What have I become, I wonder? Nearly everyday a flight from town into the mountains to read among the pine and aspen, to visit the river and to wade along the deep pools casting flies into the swirling darkness. I walk familiar old trails and visit special places where my history is written. I grew up in this canyon and it feels like home. In the past I always felt rushed, always felt like I had to keep moving. Today was always just a bump in the road before Tomorrow. Now I walk slowly as to observe this landscape with fresh eyes, not the arrogant eyes of youth. I feel both resigned and strangely whole, conflicted yet at peace… I feel ancient. It would be easy I think, to spend the rest of my days hiding here on the outskirts of the living, but time seems to have a way of healing our wounds, or at least numbing us to their pain. Our understanding of things evolves and grows. Life continues to be a work in progress.

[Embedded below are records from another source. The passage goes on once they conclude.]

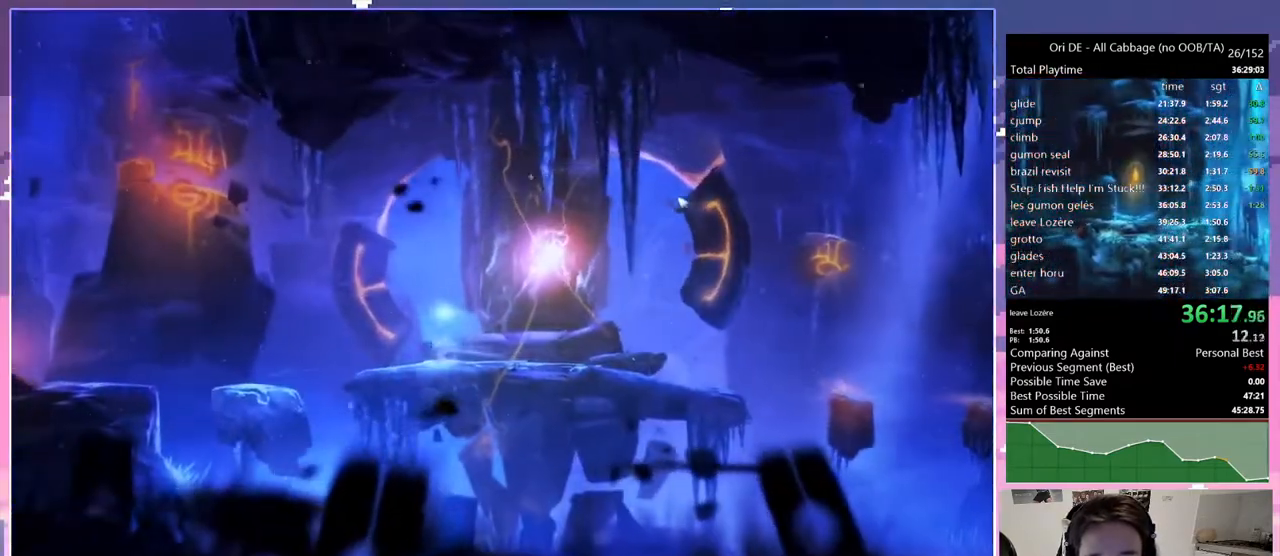
{"keys": ["jump", "q"], "events": [[450, "jump", "down"]]}
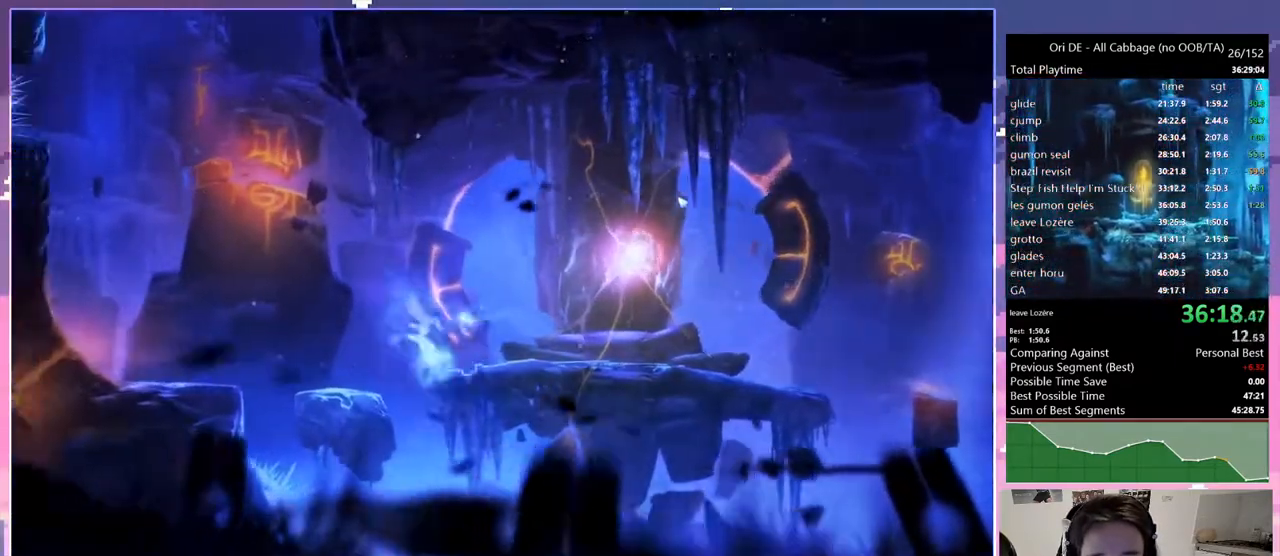
{"keys": ["d"], "events": [[417, "q", "up"], [467, "d", "down"], [467, "jump", "up"]]}
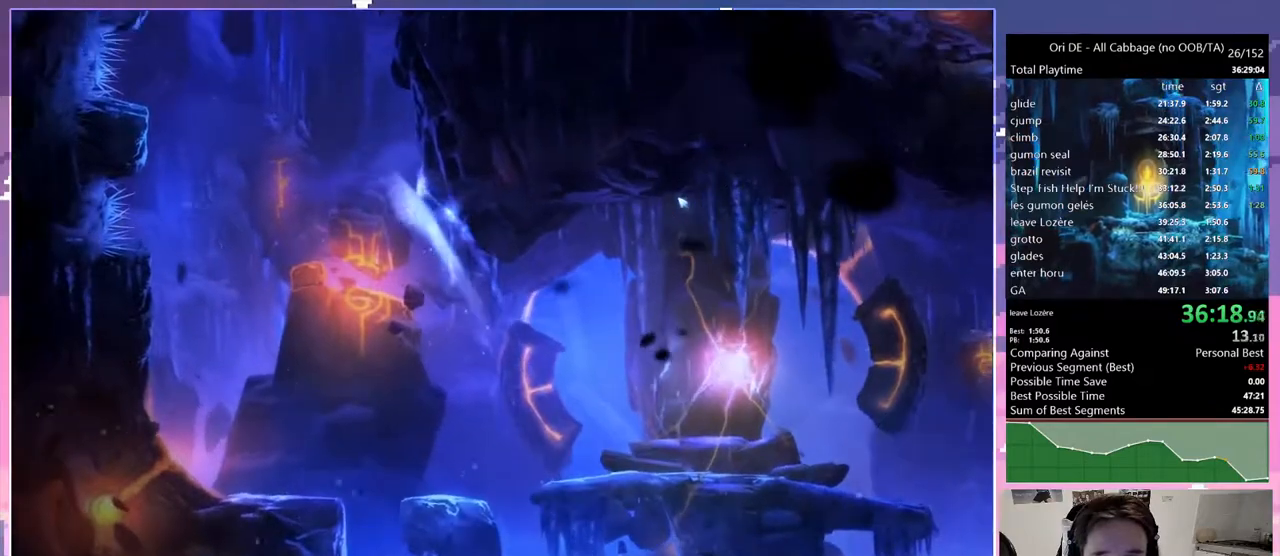
{"keys": ["d", "q"], "events": [[17, "jump", "down"], [250, "jump", "up"], [333, "jump", "down"], [483, "jump", "up"], [483, "q", "down"]]}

Shortly before the Death Meditation, just as I was beginning to feel my body shudder, I waded across the river one September day to a big inviting rock in the middle of the current. I lay there naked on that warm smooth stone, as though I might gain some energy from it. I felt so tired, and after a while I fell asleep to the river’s soothing song, the sun’s warmth on my skin. I spent the next six months thinking about that moment and wishing I had never awoken from that sleep. I wished I had died there on that warm stone because I suspect death may be easy. Now I just want to melt into this landscape, claw my way deep into the raw earth, awake in the Spring with a newfound hunger and thirst.